→ Prompt
If a line in the material below has the word "pinky", copy it.

→ Exercise materials
►

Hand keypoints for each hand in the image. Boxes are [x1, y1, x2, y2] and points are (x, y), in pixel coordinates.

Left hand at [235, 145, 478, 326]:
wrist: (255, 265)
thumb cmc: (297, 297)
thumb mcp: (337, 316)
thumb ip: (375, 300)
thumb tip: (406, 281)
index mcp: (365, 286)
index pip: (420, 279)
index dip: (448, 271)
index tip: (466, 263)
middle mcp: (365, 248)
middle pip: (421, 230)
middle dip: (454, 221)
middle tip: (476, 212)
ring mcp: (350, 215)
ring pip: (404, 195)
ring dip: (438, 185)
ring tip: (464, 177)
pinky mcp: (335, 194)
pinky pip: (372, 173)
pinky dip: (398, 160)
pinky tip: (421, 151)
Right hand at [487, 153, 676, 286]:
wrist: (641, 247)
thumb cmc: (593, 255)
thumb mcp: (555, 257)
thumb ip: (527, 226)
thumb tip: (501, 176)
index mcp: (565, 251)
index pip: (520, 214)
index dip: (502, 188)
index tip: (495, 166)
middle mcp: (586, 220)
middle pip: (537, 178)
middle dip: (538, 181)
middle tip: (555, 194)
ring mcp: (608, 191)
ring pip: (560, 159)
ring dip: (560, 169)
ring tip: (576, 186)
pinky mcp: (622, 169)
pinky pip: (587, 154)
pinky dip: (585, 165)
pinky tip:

◄

→ Response box
pinky mcp: (335, 194)
pinky pip: (372, 173)
pinky dip: (398, 160)
pinky tip: (421, 151)
pinky mcp: (622, 169)
pinky pip: (587, 154)
pinky dip: (585, 165)
pinky tip:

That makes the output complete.